## Exercise goal
For the material that follows, return exactly the lines from the one with "left hip: (117, 230)" through the one with "left shoulder: (191, 167)", both ends included.

- - - -

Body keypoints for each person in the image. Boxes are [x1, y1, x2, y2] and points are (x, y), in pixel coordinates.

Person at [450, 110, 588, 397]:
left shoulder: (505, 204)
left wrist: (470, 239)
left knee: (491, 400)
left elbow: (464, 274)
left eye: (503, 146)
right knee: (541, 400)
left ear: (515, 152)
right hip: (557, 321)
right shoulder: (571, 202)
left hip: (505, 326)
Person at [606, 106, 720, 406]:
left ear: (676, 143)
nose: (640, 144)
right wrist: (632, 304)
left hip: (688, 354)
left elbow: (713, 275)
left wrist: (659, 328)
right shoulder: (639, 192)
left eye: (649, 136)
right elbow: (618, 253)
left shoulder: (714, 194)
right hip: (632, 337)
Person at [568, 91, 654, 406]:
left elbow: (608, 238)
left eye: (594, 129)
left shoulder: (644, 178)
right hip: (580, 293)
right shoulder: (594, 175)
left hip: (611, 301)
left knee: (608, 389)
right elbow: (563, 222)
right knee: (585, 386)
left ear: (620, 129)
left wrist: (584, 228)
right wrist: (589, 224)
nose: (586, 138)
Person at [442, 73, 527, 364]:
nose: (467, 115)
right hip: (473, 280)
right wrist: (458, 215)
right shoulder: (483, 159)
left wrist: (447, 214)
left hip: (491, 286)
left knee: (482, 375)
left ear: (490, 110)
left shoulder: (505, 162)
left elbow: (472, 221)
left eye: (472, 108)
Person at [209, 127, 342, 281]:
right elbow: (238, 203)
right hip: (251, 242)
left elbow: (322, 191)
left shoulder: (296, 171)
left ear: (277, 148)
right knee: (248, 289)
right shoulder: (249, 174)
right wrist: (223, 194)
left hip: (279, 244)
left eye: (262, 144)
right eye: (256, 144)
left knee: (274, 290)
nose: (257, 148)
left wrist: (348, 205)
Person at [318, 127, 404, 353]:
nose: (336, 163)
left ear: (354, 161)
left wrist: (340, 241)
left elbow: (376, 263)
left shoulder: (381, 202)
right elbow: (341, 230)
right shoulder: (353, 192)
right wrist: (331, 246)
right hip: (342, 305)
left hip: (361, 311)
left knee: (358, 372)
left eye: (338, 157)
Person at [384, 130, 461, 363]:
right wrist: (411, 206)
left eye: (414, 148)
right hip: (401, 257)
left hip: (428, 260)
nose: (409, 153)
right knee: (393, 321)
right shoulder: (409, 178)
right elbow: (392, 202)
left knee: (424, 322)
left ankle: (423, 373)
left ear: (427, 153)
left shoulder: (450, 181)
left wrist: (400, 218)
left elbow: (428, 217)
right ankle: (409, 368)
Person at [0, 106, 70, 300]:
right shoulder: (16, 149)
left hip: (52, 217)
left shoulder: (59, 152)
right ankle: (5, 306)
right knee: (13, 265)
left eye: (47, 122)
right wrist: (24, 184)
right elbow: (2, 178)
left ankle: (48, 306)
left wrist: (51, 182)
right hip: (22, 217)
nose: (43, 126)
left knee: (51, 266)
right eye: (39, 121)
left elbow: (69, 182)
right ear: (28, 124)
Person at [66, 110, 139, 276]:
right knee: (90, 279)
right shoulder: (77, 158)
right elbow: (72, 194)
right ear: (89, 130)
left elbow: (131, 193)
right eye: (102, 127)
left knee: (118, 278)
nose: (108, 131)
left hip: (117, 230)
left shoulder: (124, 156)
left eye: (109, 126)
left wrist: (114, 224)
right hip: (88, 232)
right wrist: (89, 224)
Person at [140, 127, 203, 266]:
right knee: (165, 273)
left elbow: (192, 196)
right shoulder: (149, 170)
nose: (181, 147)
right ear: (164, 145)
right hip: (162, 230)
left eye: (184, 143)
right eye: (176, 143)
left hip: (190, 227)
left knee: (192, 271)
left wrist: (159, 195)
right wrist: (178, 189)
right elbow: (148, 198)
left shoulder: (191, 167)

- - - -

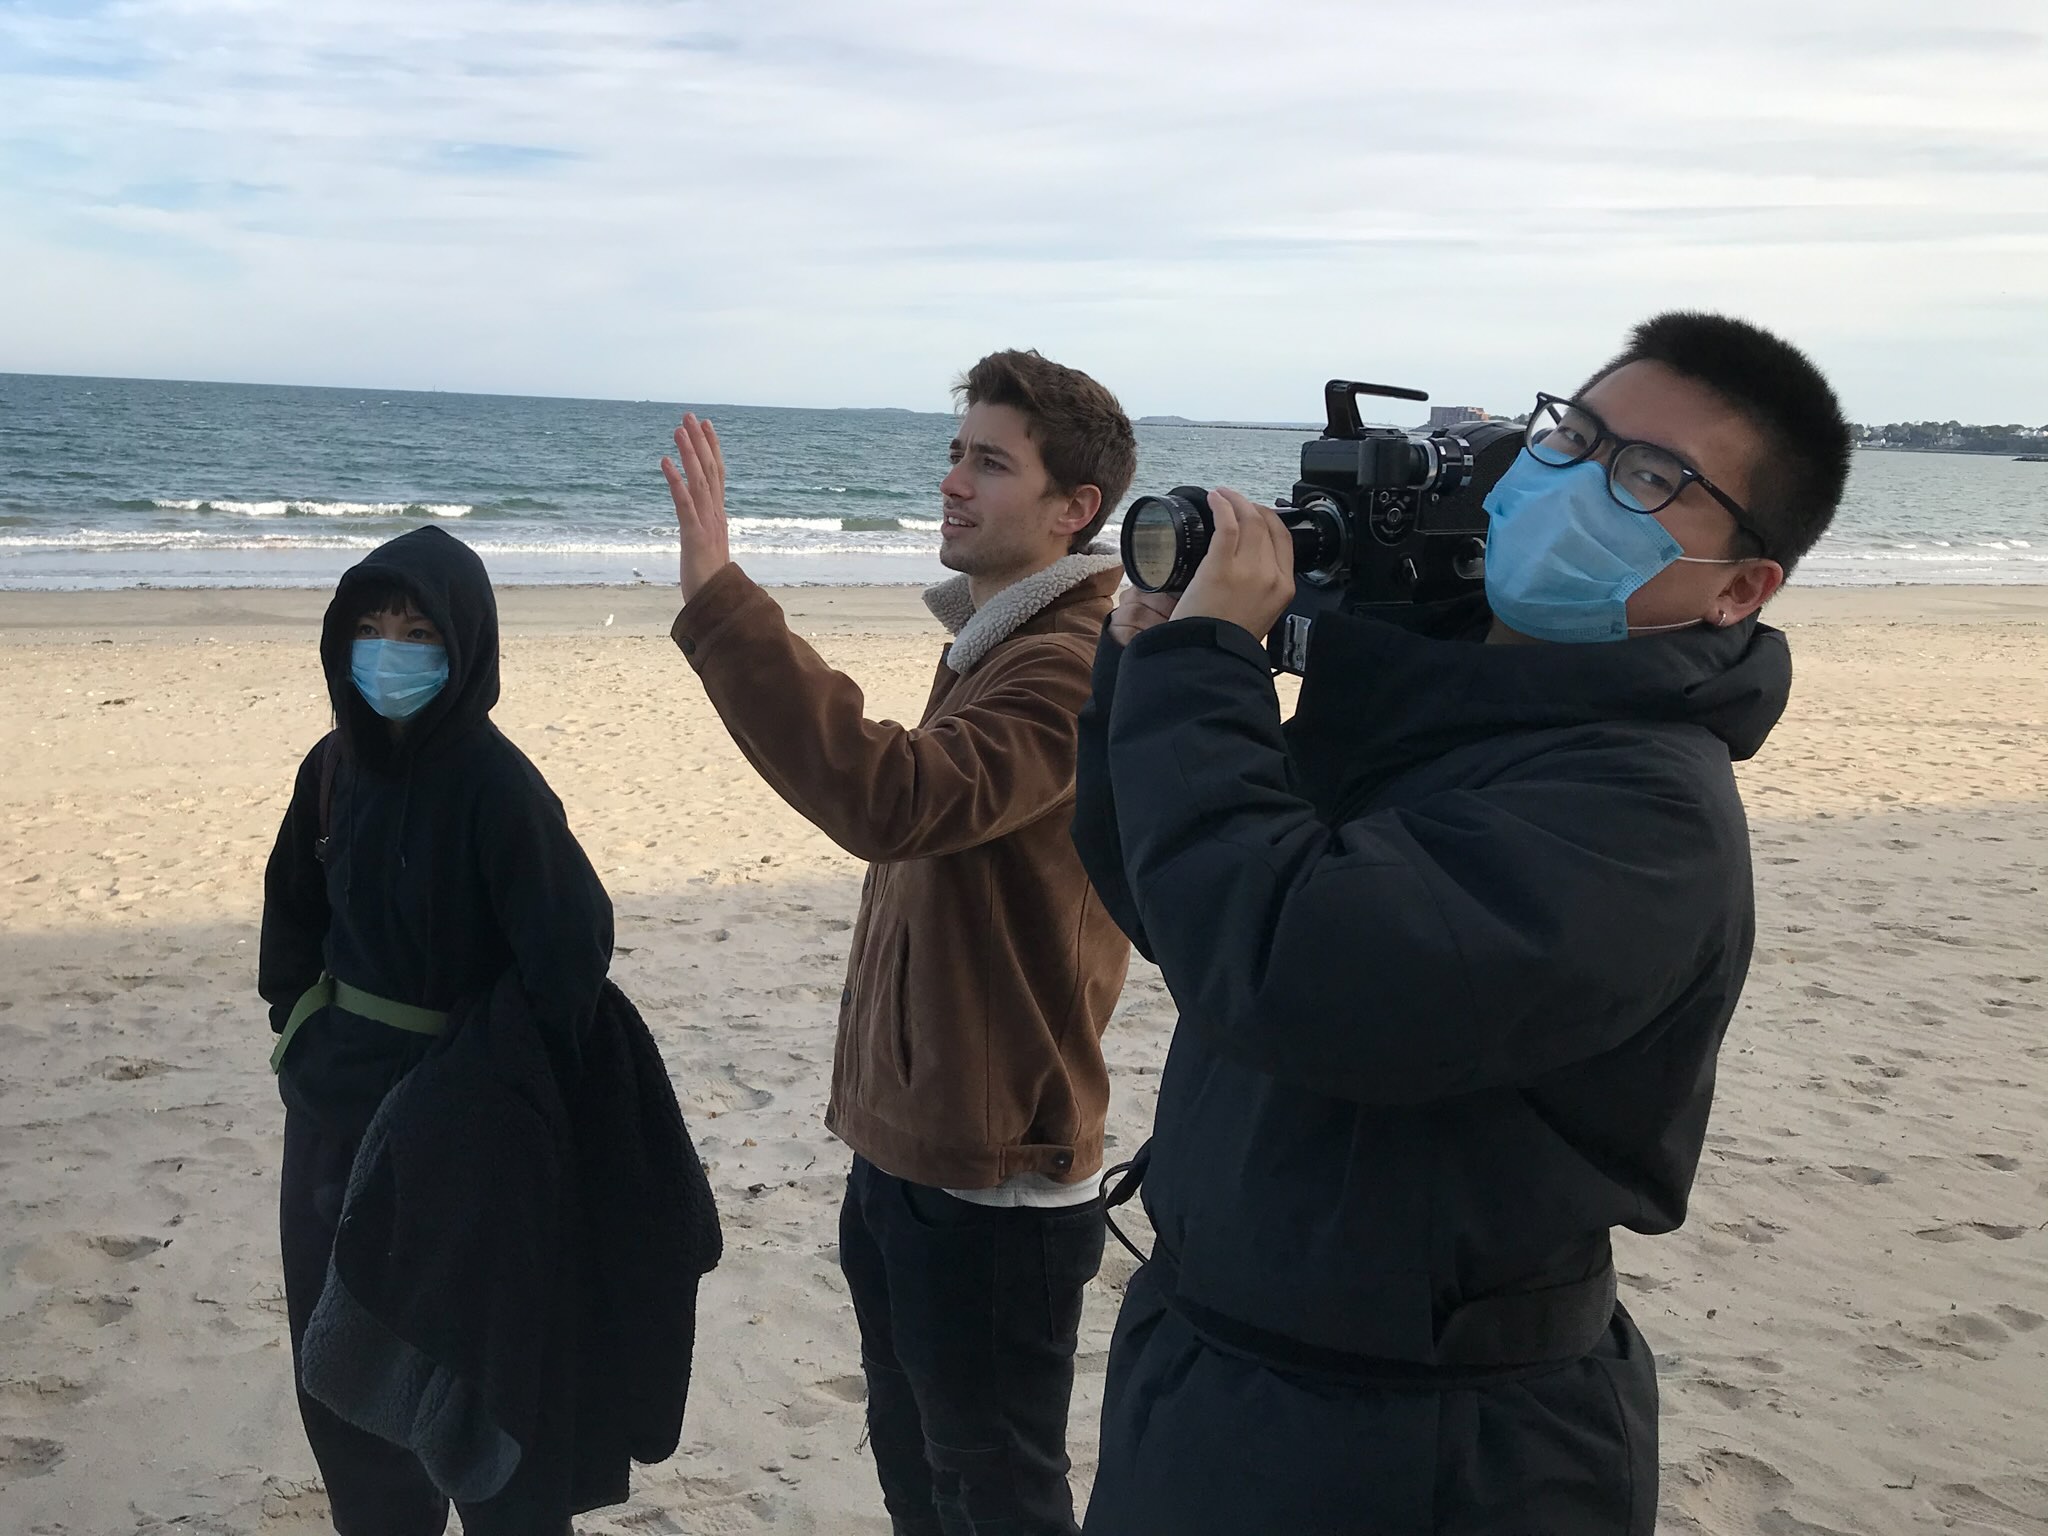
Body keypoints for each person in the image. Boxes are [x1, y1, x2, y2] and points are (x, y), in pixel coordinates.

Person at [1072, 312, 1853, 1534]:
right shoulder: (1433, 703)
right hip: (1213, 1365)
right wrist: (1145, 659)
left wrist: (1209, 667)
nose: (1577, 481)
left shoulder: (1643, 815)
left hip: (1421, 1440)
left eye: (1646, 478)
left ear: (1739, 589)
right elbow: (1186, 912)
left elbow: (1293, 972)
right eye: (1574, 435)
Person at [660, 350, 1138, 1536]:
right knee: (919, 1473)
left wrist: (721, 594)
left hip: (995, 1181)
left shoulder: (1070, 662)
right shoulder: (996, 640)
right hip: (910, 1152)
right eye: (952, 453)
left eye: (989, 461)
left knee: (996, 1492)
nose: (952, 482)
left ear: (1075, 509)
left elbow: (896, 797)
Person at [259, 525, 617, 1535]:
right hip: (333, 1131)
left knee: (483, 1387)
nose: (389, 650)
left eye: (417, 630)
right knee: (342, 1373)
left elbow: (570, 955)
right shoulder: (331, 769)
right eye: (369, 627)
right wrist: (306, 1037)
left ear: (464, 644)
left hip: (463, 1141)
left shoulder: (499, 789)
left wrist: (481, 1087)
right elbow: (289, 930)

- - - -

## Expected output
left hip: (117, 230)
left shoulder: (124, 156)
left eye: (109, 126)
left wrist: (114, 224)
right hip: (88, 232)
right wrist: (89, 224)
Person at [140, 127, 203, 266]:
right knee: (165, 273)
left elbow: (192, 196)
right shoulder: (149, 170)
nose: (181, 147)
right ear: (164, 145)
right hip: (162, 230)
left eye: (184, 143)
right eye: (176, 143)
left hip: (190, 227)
left knee: (192, 271)
left wrist: (159, 195)
right wrist: (178, 189)
right elbow: (148, 198)
left shoulder: (191, 167)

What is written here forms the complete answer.